ENTRIES SUPPLIED:
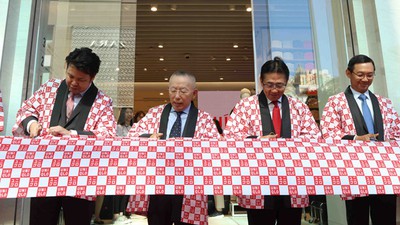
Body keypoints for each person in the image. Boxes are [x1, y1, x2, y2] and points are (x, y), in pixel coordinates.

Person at [12, 47, 117, 225]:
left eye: (81, 80)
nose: (74, 82)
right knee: (40, 219)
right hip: (44, 170)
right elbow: (26, 109)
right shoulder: (50, 88)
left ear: (92, 77)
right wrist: (32, 124)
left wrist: (71, 134)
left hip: (81, 175)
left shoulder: (102, 101)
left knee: (78, 219)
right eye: (70, 76)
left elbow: (108, 135)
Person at [224, 57, 321, 225]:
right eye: (269, 85)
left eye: (280, 85)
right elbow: (230, 139)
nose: (275, 90)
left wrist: (290, 144)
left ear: (287, 82)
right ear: (261, 81)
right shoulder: (245, 106)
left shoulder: (299, 107)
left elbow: (314, 138)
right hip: (258, 181)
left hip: (293, 180)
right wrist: (258, 141)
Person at [127, 70, 221, 225]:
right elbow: (132, 136)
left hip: (190, 187)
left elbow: (214, 149)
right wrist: (147, 138)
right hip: (158, 185)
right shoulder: (154, 113)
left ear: (194, 93)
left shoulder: (204, 119)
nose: (177, 96)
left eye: (183, 91)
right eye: (173, 90)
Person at [320, 54, 400, 225]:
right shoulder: (335, 103)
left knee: (386, 218)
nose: (365, 79)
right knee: (357, 218)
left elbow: (397, 133)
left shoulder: (384, 103)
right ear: (348, 73)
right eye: (360, 74)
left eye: (370, 75)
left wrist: (391, 143)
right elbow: (328, 135)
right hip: (354, 171)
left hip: (384, 171)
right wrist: (356, 138)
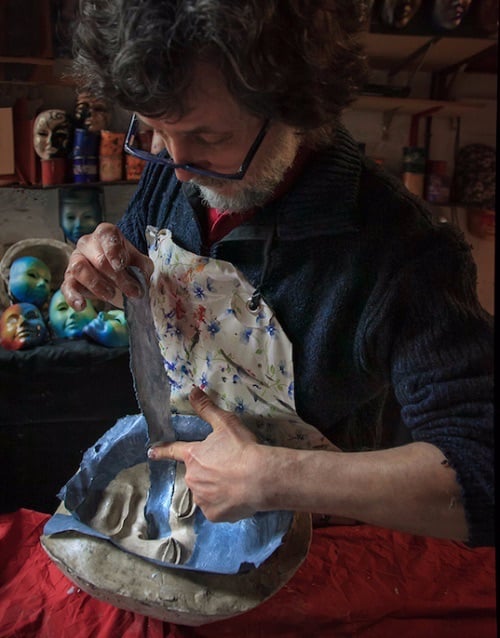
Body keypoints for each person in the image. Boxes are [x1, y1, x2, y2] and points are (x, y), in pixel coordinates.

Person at [62, 0, 493, 547]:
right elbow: (142, 253)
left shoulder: (405, 252)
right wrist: (104, 260)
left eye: (211, 139)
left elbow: (482, 471)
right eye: (153, 131)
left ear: (299, 107)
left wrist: (275, 477)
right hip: (184, 512)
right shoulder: (172, 172)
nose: (178, 164)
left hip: (326, 548)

PROBLEM:
Count, in the records above, the lines that contain "elbow", and write only the resulting number.

SOLUTION:
10